:: TASK DETAILS ::
Check each line of the listing for the word "includegraphics" and report the ones that have it.

:: GIVEN INFORMATION ::
- - -
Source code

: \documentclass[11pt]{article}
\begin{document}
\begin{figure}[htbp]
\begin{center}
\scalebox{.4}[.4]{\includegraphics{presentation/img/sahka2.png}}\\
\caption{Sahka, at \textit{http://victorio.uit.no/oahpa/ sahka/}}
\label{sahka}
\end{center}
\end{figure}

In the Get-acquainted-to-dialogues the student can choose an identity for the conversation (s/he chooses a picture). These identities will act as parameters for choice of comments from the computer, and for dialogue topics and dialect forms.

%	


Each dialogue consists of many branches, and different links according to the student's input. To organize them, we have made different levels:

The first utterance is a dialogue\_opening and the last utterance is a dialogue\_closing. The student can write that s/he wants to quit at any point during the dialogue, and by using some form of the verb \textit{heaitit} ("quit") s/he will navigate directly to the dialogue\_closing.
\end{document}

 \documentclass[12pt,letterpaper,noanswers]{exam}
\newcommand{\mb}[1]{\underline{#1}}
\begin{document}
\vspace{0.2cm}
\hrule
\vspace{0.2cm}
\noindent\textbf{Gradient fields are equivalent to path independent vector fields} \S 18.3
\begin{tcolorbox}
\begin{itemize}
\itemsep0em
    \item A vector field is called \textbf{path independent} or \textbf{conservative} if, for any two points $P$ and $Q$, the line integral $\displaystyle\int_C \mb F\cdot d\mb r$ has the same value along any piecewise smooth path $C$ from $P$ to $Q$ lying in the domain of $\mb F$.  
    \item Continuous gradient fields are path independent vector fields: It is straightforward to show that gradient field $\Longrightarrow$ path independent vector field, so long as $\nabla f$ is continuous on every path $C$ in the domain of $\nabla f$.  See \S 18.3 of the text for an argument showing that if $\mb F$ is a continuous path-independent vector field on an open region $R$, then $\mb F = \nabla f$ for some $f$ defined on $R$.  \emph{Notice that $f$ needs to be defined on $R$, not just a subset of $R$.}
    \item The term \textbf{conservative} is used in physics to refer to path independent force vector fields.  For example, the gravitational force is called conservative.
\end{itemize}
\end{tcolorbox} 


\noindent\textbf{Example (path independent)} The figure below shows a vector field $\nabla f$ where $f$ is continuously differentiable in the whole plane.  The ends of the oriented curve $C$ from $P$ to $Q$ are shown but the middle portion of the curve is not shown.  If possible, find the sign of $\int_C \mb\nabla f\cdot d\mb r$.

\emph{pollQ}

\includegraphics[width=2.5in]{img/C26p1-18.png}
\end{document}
- - -
:: ANSWER SECTION ::
\scalebox{.4}[.4]{\includegraphics{presentation/img/sahka2.png}}\\
\includegraphics[width=2.5in]{img/C26p1-18.png}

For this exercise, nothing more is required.